**Dataset records:**
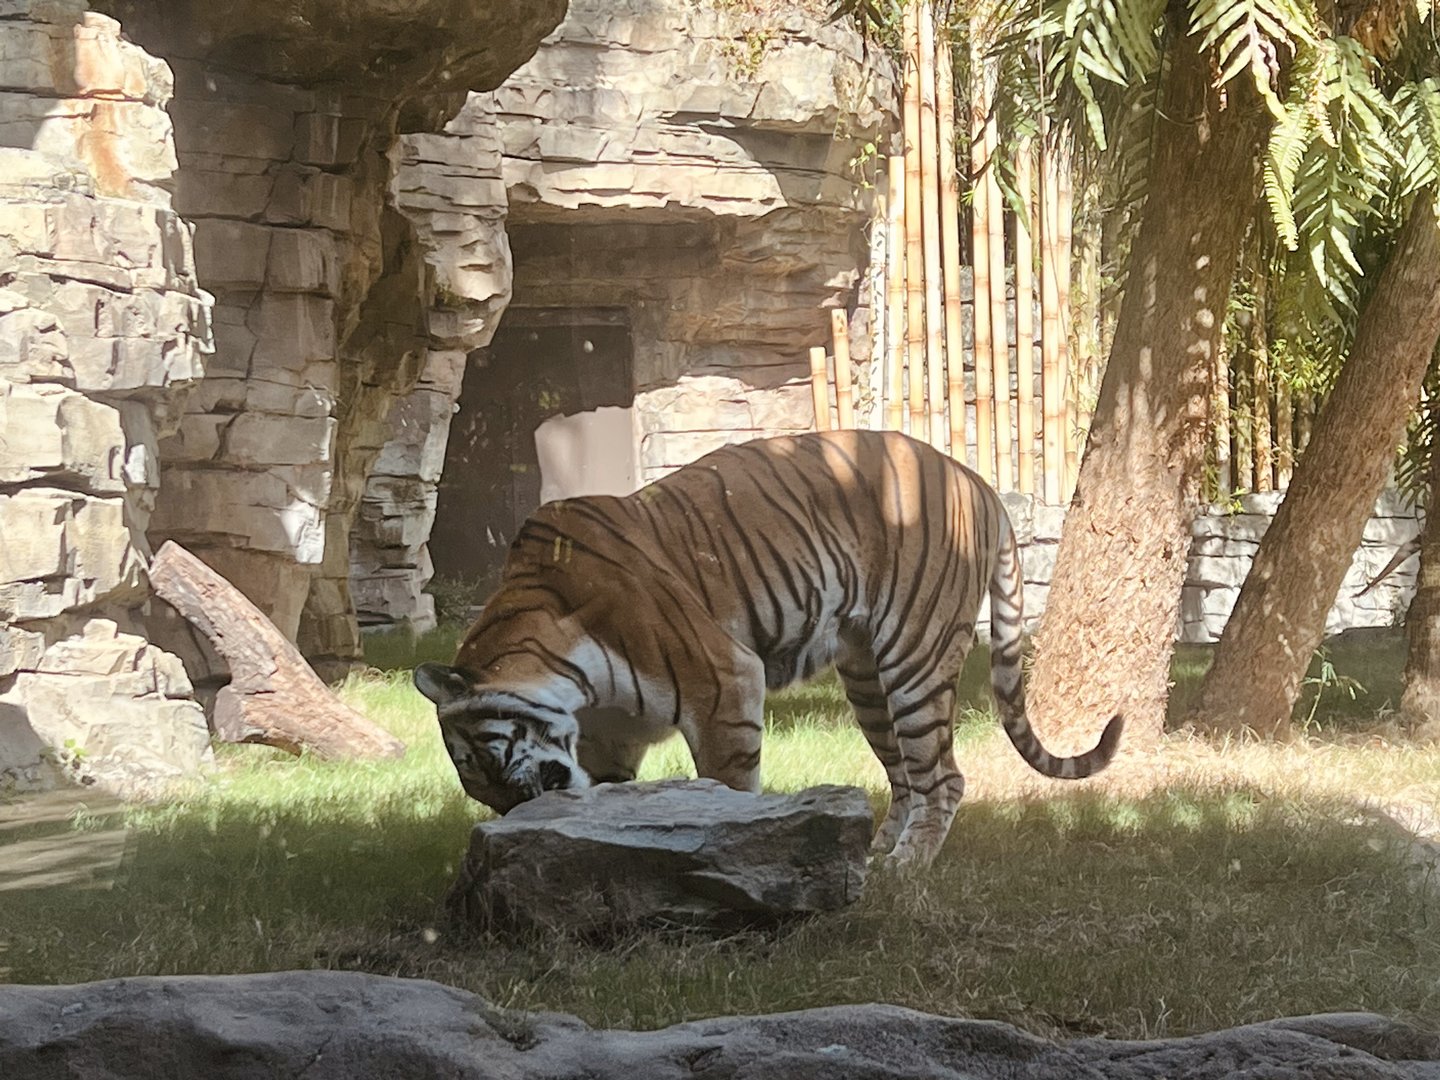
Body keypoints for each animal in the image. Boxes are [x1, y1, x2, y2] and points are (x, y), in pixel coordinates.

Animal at [414, 429, 1123, 867]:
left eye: (479, 760)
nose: (513, 812)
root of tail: (976, 478)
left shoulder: (723, 682)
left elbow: (730, 789)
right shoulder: (609, 743)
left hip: (915, 657)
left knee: (943, 777)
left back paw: (905, 870)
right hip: (868, 681)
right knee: (906, 778)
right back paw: (873, 856)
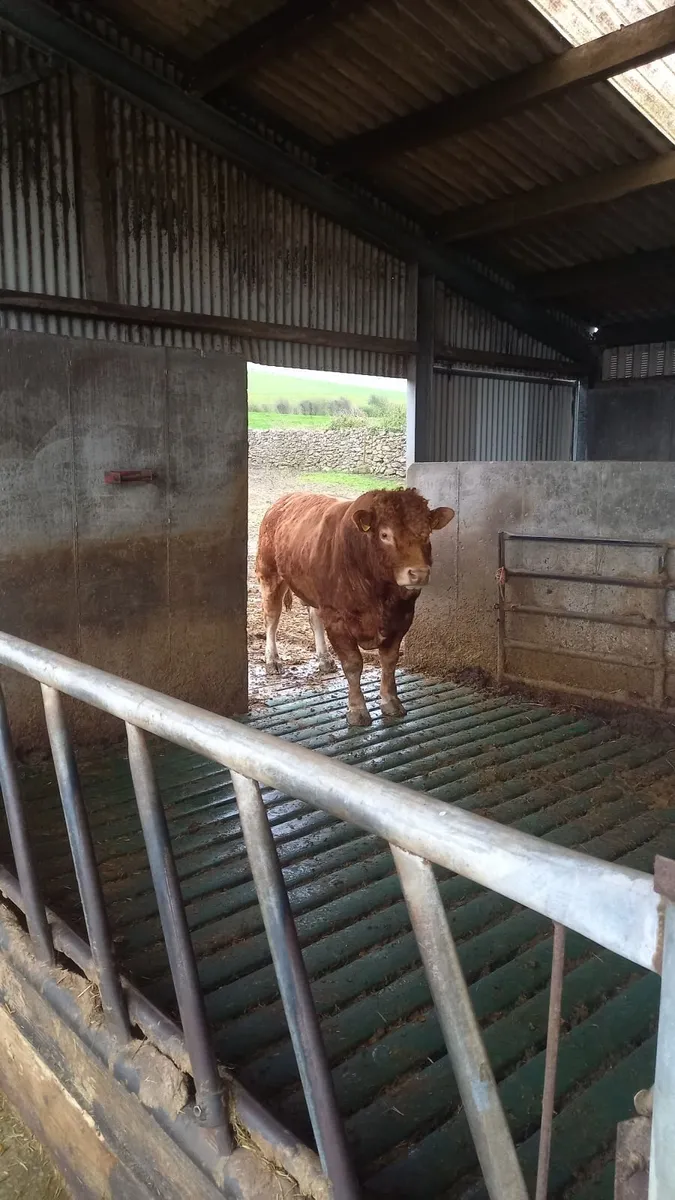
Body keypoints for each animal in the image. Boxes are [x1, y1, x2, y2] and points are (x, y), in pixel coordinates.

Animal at [255, 487, 454, 726]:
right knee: (271, 618)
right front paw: (357, 710)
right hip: (269, 573)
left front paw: (391, 702)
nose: (418, 573)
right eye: (385, 534)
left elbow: (389, 661)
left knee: (314, 618)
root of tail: (285, 499)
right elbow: (353, 664)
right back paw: (272, 660)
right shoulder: (337, 617)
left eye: (427, 533)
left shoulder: (403, 617)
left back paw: (324, 659)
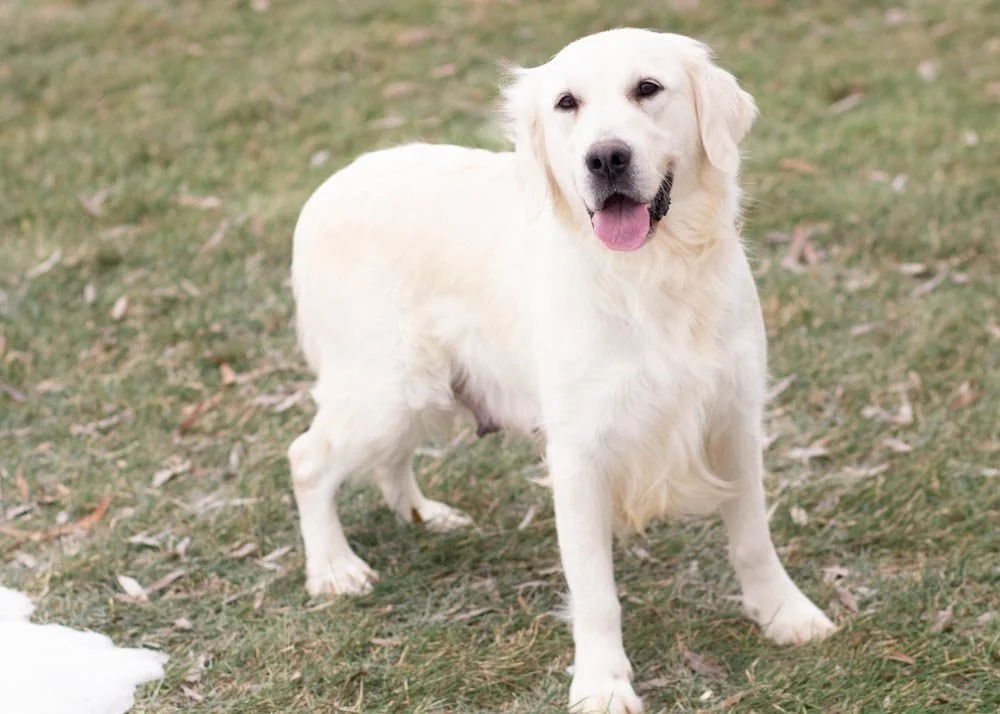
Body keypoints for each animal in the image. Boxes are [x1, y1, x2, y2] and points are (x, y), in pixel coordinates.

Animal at [288, 28, 836, 714]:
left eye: (648, 88)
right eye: (566, 103)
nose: (606, 159)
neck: (648, 275)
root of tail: (324, 190)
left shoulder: (732, 417)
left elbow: (753, 537)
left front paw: (784, 612)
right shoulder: (579, 452)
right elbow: (595, 591)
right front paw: (602, 683)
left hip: (420, 395)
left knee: (386, 461)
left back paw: (424, 514)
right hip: (387, 390)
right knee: (307, 459)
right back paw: (334, 568)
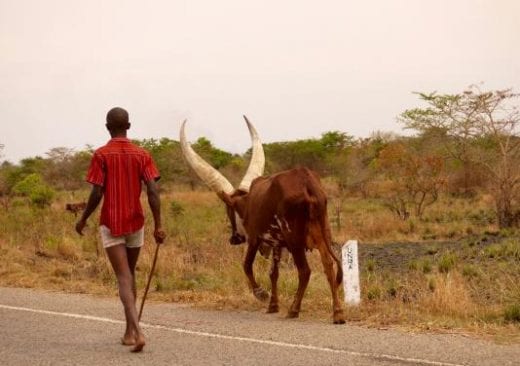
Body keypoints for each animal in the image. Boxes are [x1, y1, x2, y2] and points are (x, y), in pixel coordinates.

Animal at [180, 116, 346, 324]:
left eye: (229, 210)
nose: (234, 238)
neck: (248, 202)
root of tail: (307, 182)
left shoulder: (254, 238)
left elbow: (246, 265)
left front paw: (261, 294)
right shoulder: (276, 243)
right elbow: (273, 273)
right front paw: (273, 305)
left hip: (295, 239)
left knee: (305, 271)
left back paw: (294, 309)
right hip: (322, 233)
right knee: (328, 266)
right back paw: (337, 313)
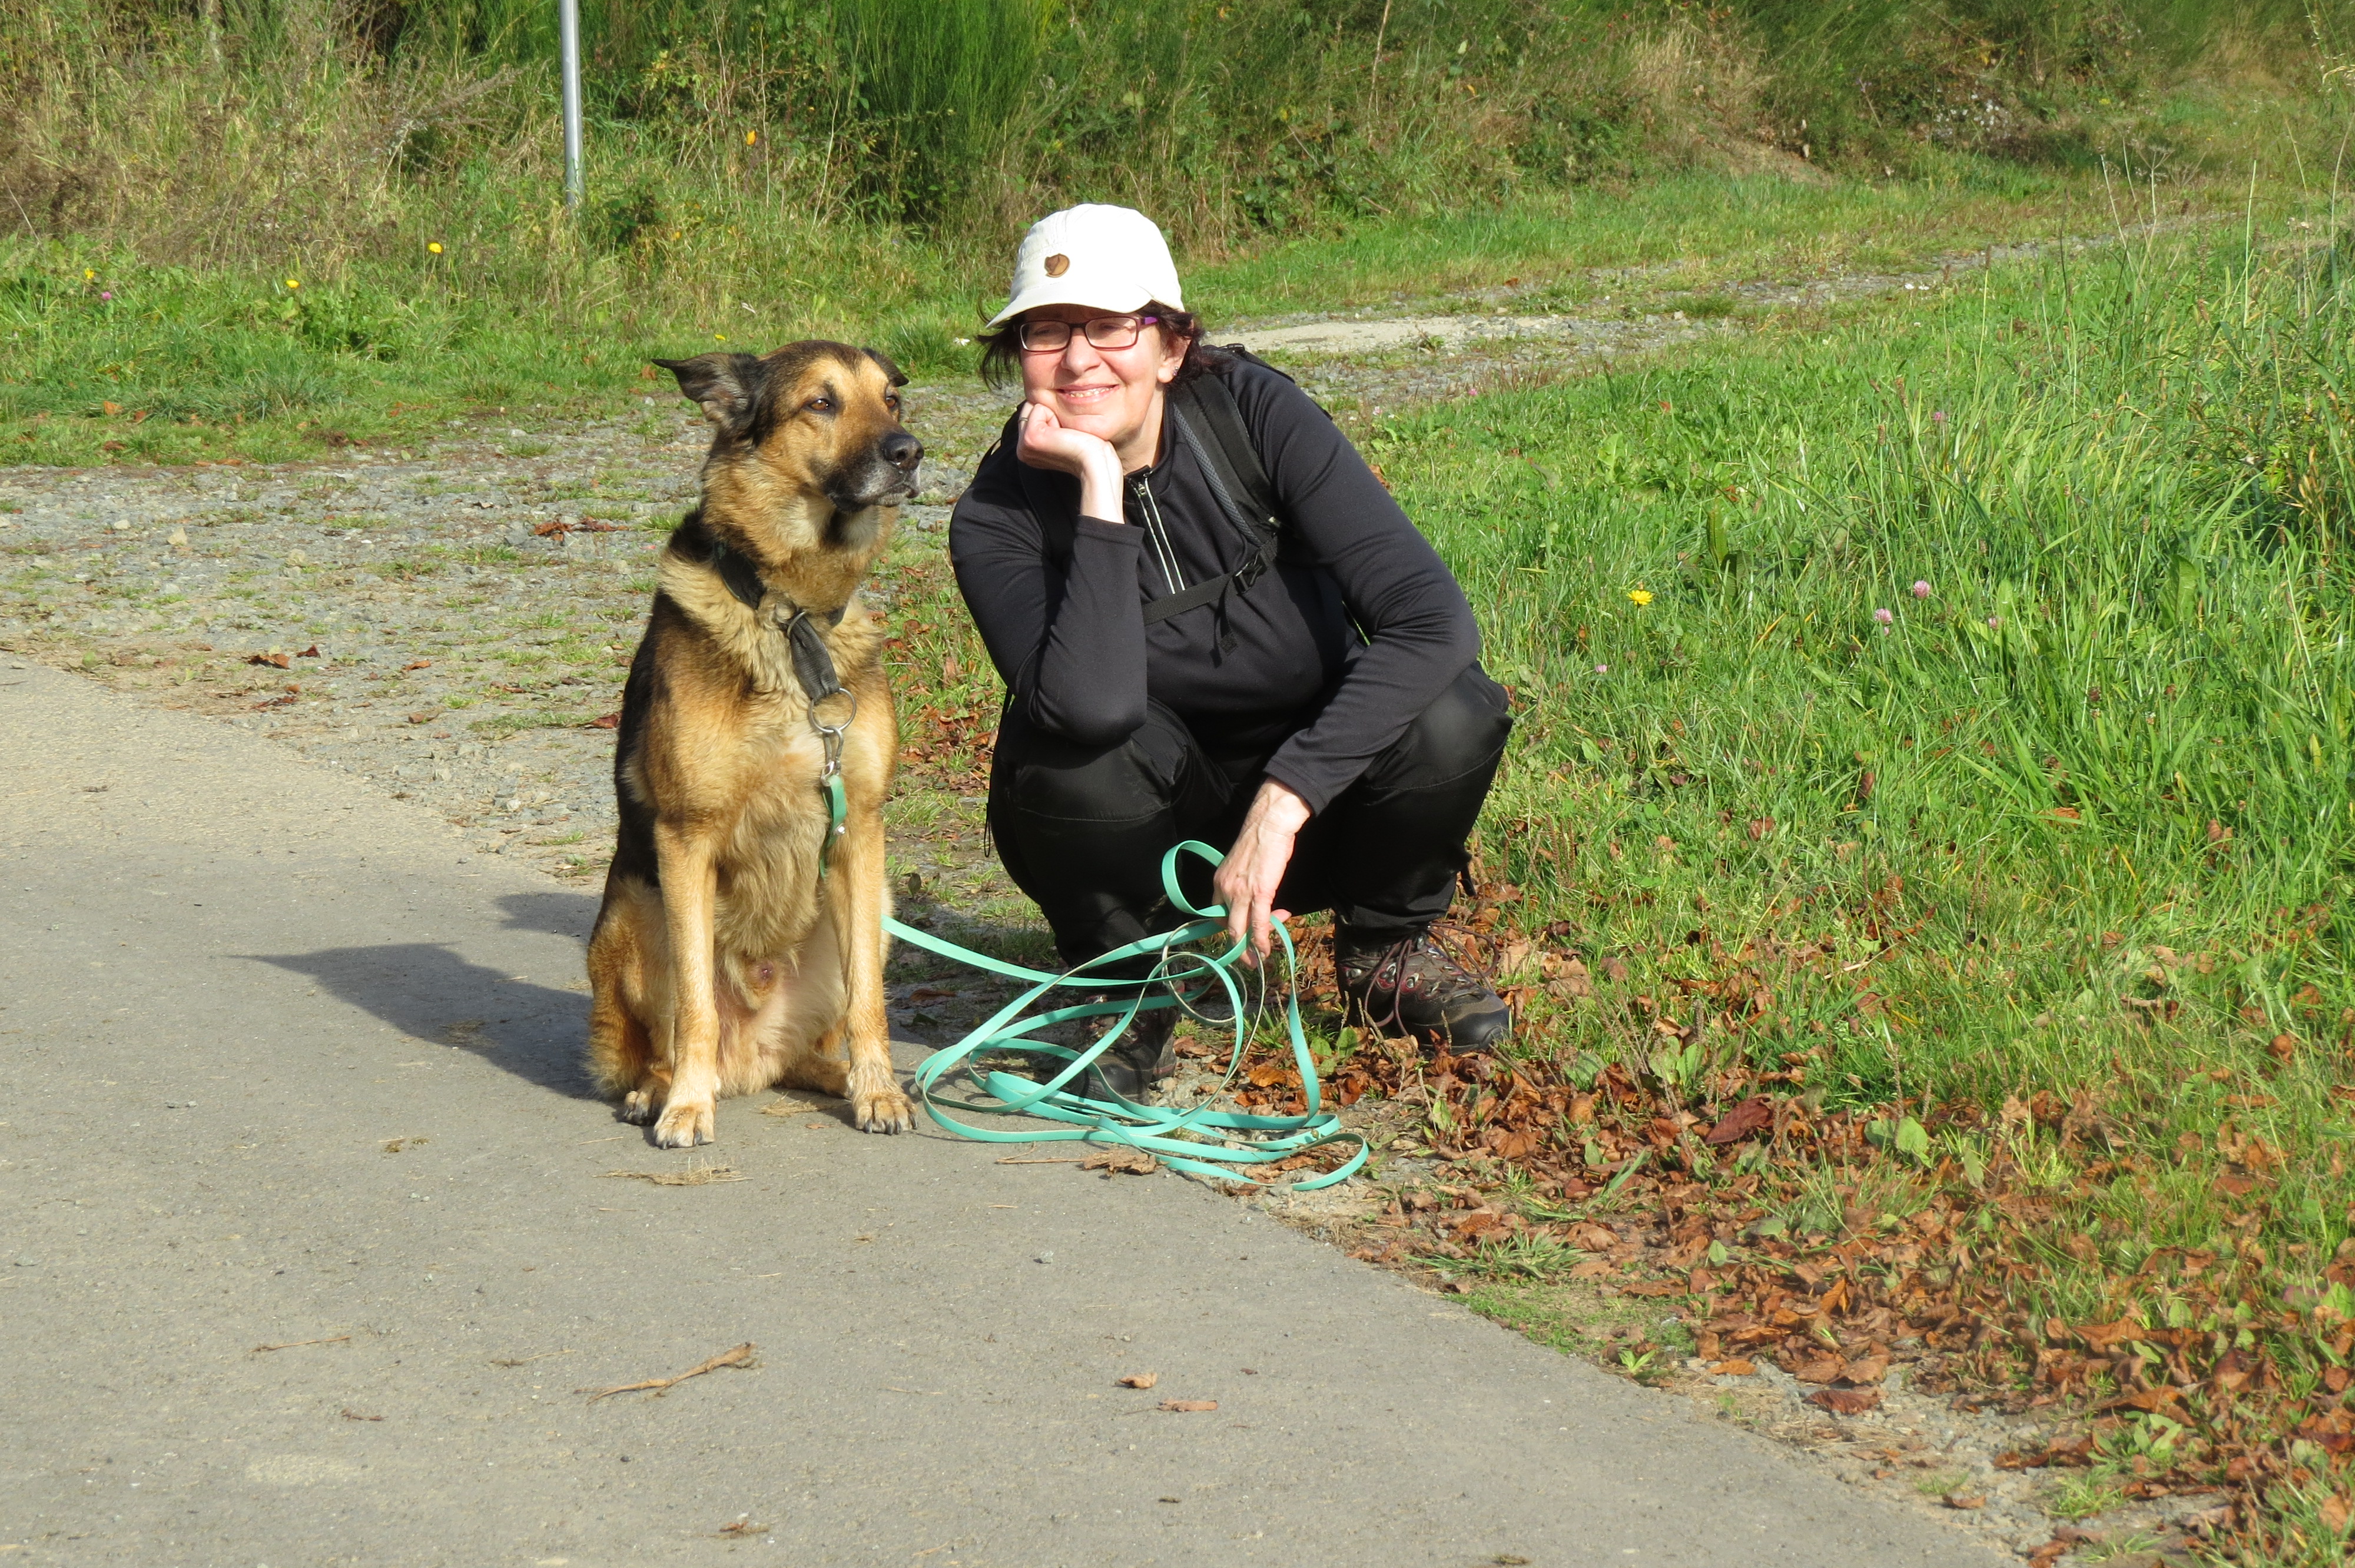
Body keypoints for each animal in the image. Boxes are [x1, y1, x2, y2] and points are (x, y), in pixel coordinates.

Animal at [586, 341, 921, 1147]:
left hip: (872, 907)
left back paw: (849, 1079)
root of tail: (751, 1064)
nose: (910, 453)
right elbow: (694, 1008)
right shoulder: (686, 838)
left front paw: (878, 1092)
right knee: (671, 1037)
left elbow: (870, 1002)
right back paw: (663, 1089)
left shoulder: (861, 831)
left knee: (819, 1039)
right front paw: (685, 1108)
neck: (791, 616)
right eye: (821, 403)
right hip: (635, 912)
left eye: (891, 399)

**Problem to solve:**
Output each record verbatim, but skip anything that is a picture.

**Exercise solution:**
Body keypoints for each animal in the image. Boxes are [x1, y1, x2, y2] and points are (x, y), in pixel coordinates.

Animal at [414, 429, 1123, 867]:
left eye: (479, 760)
nose: (513, 812)
root of tail: (976, 478)
left shoulder: (723, 682)
left elbow: (730, 789)
right shoulder: (609, 743)
left hip: (915, 657)
left knee: (943, 777)
left back paw: (905, 870)
right hip: (868, 681)
right knee: (906, 778)
right back paw: (873, 856)
Body keypoints for each animal in the image. Boxes are [x1, y1, x2, y2] and points are (x, y), in pixel coordinates.

Animal at [255, 487, 454, 726]:
right knee: (271, 618)
right front paw: (357, 710)
right hip: (269, 573)
left front paw: (391, 702)
nose: (418, 573)
right eye: (385, 534)
left elbow: (389, 661)
left knee: (314, 618)
root of tail: (285, 499)
right elbow: (353, 664)
right back paw: (272, 660)
right shoulder: (337, 617)
left eye: (427, 533)
left shoulder: (403, 617)
left back paw: (324, 659)
Body keypoints for each animal in the image. Boxes are [x1, y1, x2, y2] and points are (x, y), in pixel coordinates.

Animal at [288, 28, 836, 714]:
left eye: (648, 88)
right eye: (566, 103)
nose: (606, 159)
neck: (648, 275)
root of tail: (324, 190)
left shoulder: (732, 417)
left elbow: (753, 537)
left front paw: (784, 612)
right shoulder: (579, 452)
right elbow: (595, 591)
right front paw: (602, 683)
left hip: (420, 395)
left knee: (386, 461)
left back paw: (424, 514)
right hip: (387, 390)
right knee: (307, 459)
right back paw: (334, 568)
Body keypoints for each animal in the image. Boxes are [x1, y1, x2, y2] and points are (x, y), in pixel coordinates.

Animal at [180, 116, 346, 324]:
left eye: (229, 210)
nose: (234, 238)
neck: (248, 202)
root of tail: (307, 182)
left shoulder: (254, 238)
left elbow: (246, 265)
left front paw: (261, 294)
right shoulder: (276, 243)
right elbow: (273, 273)
right front paw: (273, 305)
left hip: (295, 239)
left knee: (305, 271)
left back paw: (294, 309)
right hip: (322, 233)
right knee: (328, 266)
right back paw: (337, 313)
Body keypoints for each animal in the image. Boxes are [x1, y1, x2, y2] and points are (x, y), in pixel coordinates.

Animal at [586, 341, 921, 1147]:
left hip: (872, 907)
left back paw: (849, 1079)
root of tail: (751, 1064)
nose: (910, 453)
right elbow: (694, 1008)
right shoulder: (686, 838)
left front paw: (878, 1092)
right knee: (671, 1037)
left elbow: (870, 1002)
right back paw: (663, 1089)
left shoulder: (861, 831)
left knee: (819, 1039)
right front paw: (685, 1108)
neck: (791, 616)
right eye: (821, 403)
right hip: (635, 912)
left eye: (891, 399)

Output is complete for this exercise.